When the 'War Attitude' persists: How Pro-Government Militias affect Society in the Long Run

Release date: 2023-05

Resorting to so-called pro-government militias (PGMs) in the face of severely challenged state forces is a timeless phenomenon in government politics across the globe. However, providing military training and distributing weapons to civilians can represent a security risk—in the short and the long term. Sierra Leone and Liberia share a history of protracted civil wars with the involvement of numerous pro- and anti-government militias. Previous research also demonstrated that networks of former combatants continued to exist in both countries after the end of the civil wars. However, most of these studies were conducted in the early 2000s, the first decade following the civil wars and thus lack a long-term perspective.

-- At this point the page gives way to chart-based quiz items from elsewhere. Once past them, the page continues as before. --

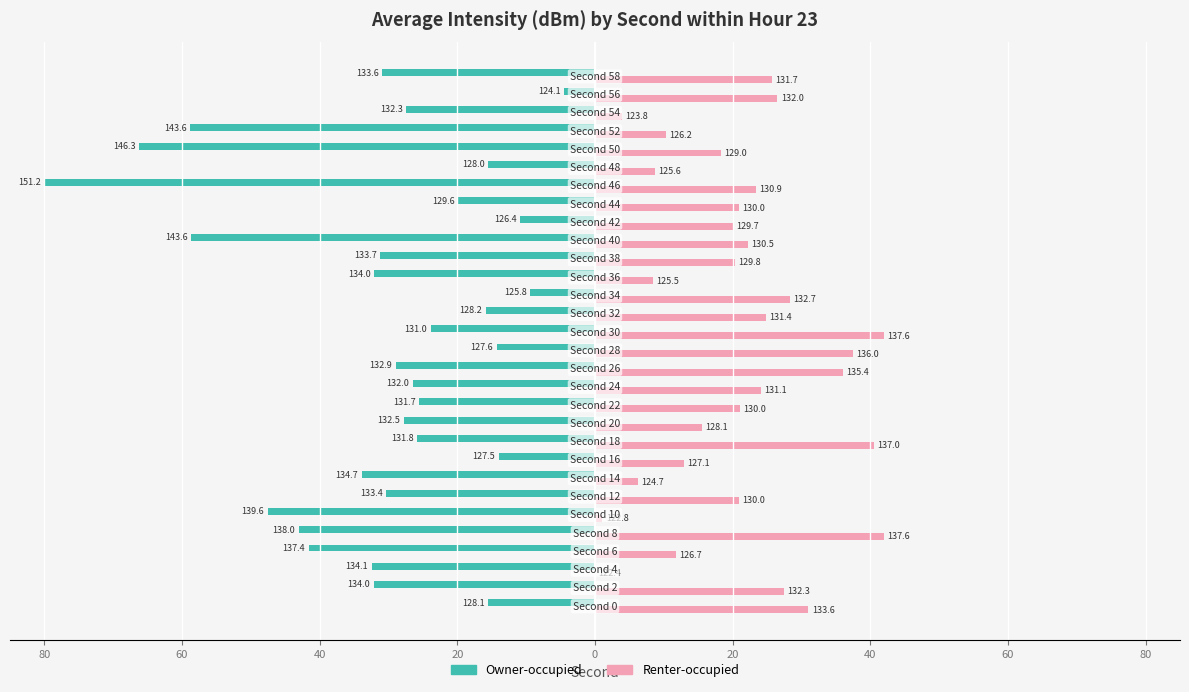

What are all the series names shown in the legend?

Owner-occupied, Renter-occupied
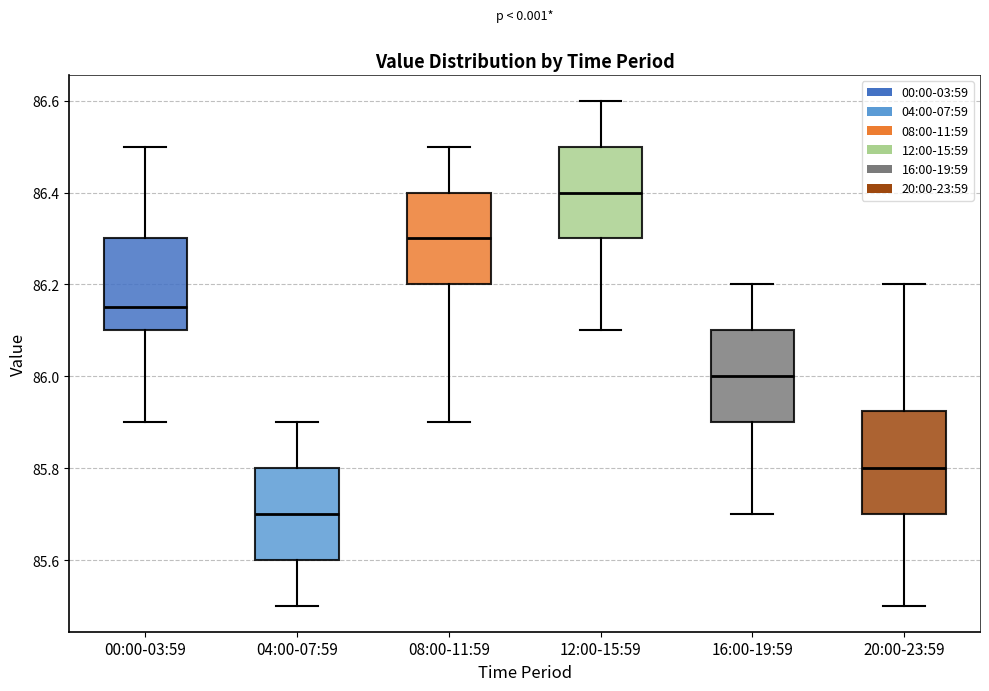

Reading left to right, read every box against the y-axis: the position of its median line, the range the box covers, and the ends of its whiskers. The values are not printed on the chart, so give them approximately, as read against the axis.

00:00-03:59: median 86.16, box 86.10 to 86.30, whiskers 85.90 to 86.50
04:00-07:59: median 85.70, box 85.60 to 85.80, whiskers 85.50 to 85.90
08:00-11:59: median 86.30, box 86.20 to 86.40, whiskers 85.90 to 86.50
12:00-15:59: median 86.40, box 86.30 to 86.50, whiskers 86.10 to 86.60
16:00-19:59: median 86.00, box 85.90 to 86.10, whiskers 85.70 to 86.20
20:00-23:59: median 85.80, box 85.70 to 85.92, whiskers 85.50 to 86.20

In this Paper, I address the question of how PGMs affect societies politically and socially in the long run.
Building on qualitative interviews conducted 20 years after the end of the civil wars, my study indicates that in Sierra Leone and Liberia
\ networks of former combatants continue to exist;
\ the membership in pro-government militias creates persistent identities;
\ networks of former combatants can become an instrument of political violence;
\ networks of former combatants affect social development.

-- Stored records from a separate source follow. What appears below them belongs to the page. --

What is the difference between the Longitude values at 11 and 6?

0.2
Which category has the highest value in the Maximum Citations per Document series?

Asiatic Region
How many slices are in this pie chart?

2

From these findings, it can be concluded that former (pro-government) combatants represent a potential instrument for exercising political violence—even decades after the official end of a conflict. Furthermore, the analysis suggests that if the ruling party, as in the case of Sierra Leone, or the current government, as in the case of Liberia, is willing to use violence to enforce its interests, ex-militias seem to be the resource to use. The political will thus has a decisive effect on the question of which form of (political) violence is exercised by ex-combatants.

With a view to the upcoming elections, political violence may increase. Incidents in recent years show that political elites in Sierra Leone and Liberia are willing to use violence to maintain power. As the cooperation between former combatants' networks and the ruling elite continues in both cases, it also seems possible that the ruling parties will use former (pro-government) combatants around elections to intimidate political opponents.